On that same trip, there was a LOT of walking. And I often had a hard time keeping up. Thankfully, the teachers knew and understood why I was always at the back of the group, and other students were completely supportive. The football guys would take turns letting me ride on their backs when I got too tired. This seemed to be a normal thing for me, as it happened at summer camp a lot too. It was a good thing I was super light! 😉
Other than the one off-hand comment by a kid who thought he was being funny, I can’t recall any negative feelings directed my way from my peers. Perhaps I never heard them or have blocked them from memory, but I think because I didn’t make a huge deal out of it, no one else did either. It was just a part of who I was and am. I’m thankful that I’ve never felt the need to hide my heart condition and never felt discriminated against because of it.

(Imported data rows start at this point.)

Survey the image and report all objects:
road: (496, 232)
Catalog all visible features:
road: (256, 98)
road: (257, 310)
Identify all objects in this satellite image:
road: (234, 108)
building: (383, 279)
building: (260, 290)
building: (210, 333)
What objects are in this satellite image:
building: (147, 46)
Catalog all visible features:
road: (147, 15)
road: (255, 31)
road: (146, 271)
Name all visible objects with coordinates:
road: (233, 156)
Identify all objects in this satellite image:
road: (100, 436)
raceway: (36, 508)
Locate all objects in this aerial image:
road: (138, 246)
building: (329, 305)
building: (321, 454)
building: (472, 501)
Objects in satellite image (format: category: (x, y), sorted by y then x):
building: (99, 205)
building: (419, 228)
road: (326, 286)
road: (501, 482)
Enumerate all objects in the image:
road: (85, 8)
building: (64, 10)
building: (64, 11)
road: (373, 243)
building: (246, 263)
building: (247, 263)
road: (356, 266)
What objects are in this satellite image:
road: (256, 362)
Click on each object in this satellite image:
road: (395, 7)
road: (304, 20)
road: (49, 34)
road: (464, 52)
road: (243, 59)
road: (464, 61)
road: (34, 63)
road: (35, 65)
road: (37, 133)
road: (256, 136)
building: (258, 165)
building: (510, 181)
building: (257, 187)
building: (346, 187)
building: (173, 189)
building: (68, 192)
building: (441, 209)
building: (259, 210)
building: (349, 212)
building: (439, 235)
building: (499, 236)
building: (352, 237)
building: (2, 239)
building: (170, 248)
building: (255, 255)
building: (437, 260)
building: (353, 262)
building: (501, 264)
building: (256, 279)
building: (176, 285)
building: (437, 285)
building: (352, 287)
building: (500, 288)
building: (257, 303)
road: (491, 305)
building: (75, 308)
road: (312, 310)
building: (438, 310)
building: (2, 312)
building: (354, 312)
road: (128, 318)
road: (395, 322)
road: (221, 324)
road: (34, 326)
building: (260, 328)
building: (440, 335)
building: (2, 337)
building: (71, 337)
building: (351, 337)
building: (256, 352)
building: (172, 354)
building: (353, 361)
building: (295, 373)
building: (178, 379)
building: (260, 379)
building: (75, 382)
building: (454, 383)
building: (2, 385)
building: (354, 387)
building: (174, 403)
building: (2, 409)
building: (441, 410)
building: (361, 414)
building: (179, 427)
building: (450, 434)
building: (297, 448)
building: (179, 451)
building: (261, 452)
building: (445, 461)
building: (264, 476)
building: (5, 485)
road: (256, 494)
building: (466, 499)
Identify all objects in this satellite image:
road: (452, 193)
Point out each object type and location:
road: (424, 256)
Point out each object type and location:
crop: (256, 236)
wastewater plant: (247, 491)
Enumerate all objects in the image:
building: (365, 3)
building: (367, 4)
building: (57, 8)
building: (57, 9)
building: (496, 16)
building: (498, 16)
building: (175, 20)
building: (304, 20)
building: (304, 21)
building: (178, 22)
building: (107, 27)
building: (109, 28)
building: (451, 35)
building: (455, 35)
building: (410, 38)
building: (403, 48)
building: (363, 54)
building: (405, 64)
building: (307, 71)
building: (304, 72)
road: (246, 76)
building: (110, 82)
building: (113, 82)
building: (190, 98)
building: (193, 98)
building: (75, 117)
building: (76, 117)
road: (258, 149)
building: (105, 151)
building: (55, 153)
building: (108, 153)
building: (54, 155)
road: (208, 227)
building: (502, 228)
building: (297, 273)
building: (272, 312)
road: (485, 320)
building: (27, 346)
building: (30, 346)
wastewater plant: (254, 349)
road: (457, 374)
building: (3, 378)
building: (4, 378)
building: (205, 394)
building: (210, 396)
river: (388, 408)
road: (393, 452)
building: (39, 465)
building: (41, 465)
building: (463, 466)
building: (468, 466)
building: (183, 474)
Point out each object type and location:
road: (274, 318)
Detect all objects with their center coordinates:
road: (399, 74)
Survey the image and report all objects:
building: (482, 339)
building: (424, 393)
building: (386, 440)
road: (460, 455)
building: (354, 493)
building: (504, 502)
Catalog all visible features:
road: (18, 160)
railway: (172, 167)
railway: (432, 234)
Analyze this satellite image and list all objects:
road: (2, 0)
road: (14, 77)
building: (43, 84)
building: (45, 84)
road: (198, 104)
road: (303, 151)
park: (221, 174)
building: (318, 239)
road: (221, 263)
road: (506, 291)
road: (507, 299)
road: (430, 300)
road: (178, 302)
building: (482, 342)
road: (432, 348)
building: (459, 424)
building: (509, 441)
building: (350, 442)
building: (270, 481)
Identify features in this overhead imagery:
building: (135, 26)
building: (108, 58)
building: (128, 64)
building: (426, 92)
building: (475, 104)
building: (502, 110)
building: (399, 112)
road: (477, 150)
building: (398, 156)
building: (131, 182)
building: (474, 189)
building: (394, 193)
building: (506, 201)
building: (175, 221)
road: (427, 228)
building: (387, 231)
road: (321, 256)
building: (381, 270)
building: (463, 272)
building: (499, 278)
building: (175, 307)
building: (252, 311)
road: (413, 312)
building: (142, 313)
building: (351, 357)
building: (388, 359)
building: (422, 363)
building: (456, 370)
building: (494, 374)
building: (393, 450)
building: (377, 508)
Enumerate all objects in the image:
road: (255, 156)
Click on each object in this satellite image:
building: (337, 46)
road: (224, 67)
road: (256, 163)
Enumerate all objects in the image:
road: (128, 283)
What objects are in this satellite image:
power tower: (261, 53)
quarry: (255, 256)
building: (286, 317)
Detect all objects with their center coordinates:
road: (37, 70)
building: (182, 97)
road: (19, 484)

I actually know several people who feel that it is something to be hidden from friends, coworkers, employers, boyfriends/girlfriends, and sometimes even family. This is something I cannot fathom. Is it possible that a potential boyfriend at some point in my life decided not to ask me out because of my heart? Sure. But to be honest, if it’s a problem for them I wouldn’t have wanted to date them anyway. And I never went into an interview announcing “Hey, I have heart problems” but I also didn’t hide my scar, nor did I hesitate to answer questions if/when they were asked.
My wish is that CHD Awareness can help those who feel they need to hide feel less alone and isolated. I pray that they can feel confident in who they are as a person and not worry have to worry about being rejected by others because of a part of them they have no control over. And I pray that those that cannot be supportive will see the error of their ways.